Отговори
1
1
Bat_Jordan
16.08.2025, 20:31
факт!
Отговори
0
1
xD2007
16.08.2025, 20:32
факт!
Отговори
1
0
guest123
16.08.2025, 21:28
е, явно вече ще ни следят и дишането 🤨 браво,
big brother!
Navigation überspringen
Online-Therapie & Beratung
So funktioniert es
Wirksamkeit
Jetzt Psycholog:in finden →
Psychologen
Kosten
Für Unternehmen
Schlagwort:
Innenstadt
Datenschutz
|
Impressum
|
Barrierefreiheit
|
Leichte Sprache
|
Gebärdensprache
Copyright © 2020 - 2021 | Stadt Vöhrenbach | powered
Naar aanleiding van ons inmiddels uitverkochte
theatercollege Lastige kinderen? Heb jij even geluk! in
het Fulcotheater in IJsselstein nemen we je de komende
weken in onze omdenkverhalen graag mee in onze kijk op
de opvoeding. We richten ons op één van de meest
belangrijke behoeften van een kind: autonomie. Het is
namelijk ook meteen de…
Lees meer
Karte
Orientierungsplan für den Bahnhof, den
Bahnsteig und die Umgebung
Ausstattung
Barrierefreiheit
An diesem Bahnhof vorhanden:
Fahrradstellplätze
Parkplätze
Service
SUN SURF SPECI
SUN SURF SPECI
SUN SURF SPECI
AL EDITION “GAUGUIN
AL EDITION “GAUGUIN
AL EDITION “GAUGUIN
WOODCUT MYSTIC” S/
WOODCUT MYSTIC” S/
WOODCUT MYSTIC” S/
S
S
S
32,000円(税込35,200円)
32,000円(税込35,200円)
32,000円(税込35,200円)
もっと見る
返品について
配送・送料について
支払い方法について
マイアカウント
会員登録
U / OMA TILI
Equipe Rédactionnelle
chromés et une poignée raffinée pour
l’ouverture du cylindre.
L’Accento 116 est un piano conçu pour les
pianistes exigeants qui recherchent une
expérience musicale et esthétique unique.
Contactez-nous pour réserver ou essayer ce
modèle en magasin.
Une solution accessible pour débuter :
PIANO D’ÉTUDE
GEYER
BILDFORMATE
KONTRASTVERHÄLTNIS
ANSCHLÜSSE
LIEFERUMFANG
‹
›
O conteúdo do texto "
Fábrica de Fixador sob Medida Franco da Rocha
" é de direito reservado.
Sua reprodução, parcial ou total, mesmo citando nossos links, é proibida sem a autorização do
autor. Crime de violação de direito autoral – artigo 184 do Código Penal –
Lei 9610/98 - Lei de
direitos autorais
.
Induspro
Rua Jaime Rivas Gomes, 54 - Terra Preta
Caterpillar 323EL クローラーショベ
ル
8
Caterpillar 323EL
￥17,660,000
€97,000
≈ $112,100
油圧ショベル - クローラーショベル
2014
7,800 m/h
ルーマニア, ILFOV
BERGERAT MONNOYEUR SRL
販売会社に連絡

◇ ◇ ◇

**Assigned task:** Repeat the listing above exactly, every line of it.

**Answer to this problem:**
Отговори
1
1
Bat_Jordan
16.08.2025, 20:31
факт!
Отговори
0
1
xD2007
16.08.2025, 20:32
факт!
Отговори
1
0
guest123
16.08.2025, 21:28
е, явно вече ще ни следят и дишането 🤨 браво,
big brother!
Navigation überspringen
Online-Therapie & Beratung
So funktioniert es
Wirksamkeit
Jetzt Psycholog:in finden →
Psychologen
Kosten
Für Unternehmen
Schlagwort:
Innenstadt
Datenschutz
|
Impressum
|
Barrierefreiheit
|
Leichte Sprache
|
Gebärdensprache
Copyright © 2020 - 2021 | Stadt Vöhrenbach | powered
Naar aanleiding van ons inmiddels uitverkochte
theatercollege Lastige kinderen? Heb jij even geluk! in
het Fulcotheater in IJsselstein nemen we je de komende
weken in onze omdenkverhalen graag mee in onze kijk op
de opvoeding. We richten ons op één van de meest
belangrijke behoeften van een kind: autonomie. Het is
namelijk ook meteen de…
Lees meer
Karte
Orientierungsplan für den Bahnhof, den
Bahnsteig und die Umgebung
Ausstattung
Barrierefreiheit
An diesem Bahnhof vorhanden:
Fahrradstellplätze
Parkplätze
Service
SUN SURF SPECI
SUN SURF SPECI
SUN SURF SPECI
AL EDITION “GAUGUIN
AL EDITION “GAUGUIN
AL EDITION “GAUGUIN
WOODCUT MYSTIC” S/
WOODCUT MYSTIC” S/
WOODCUT MYSTIC” S/
S
S
S
32,000円(税込35,200円)
32,000円(税込35,200円)
32,000円(税込35,200円)
もっと見る
返品について
配送・送料について
支払い方法について
マイアカウント
会員登録
U / OMA TILI
Equipe Rédactionnelle
chromés et une poignée raffinée pour
l’ouverture du cylindre.
L’Accento 116 est un piano conçu pour les
pianistes exigeants qui recherchent une
expérience musicale et esthétique unique.
Contactez-nous pour réserver ou essayer ce
modèle en magasin.
Une solution accessible pour débuter :
PIANO D’ÉTUDE
GEYER
BILDFORMATE
KONTRASTVERHÄLTNIS
ANSCHLÜSSE
LIEFERUMFANG
‹
›
O conteúdo do texto "
Fábrica de Fixador sob Medida Franco da Rocha
" é de direito reservado.
Sua reprodução, parcial ou total, mesmo citando nossos links, é proibida sem a autorização do
autor. Crime de violação de direito autoral – artigo 184 do Código Penal –
Lei 9610/98 - Lei de
direitos autorais
.
Induspro
Rua Jaime Rivas Gomes, 54 - Terra Preta
Caterpillar 323EL クローラーショベ
ル
8
Caterpillar 323EL
￥17,660,000
€97,000
≈ $112,100
油圧ショベル - クローラーショベル
2014
7,800 m/h
ルーマニア, ILFOV
BERGERAT MONNOYEUR SRL
販売会社に連絡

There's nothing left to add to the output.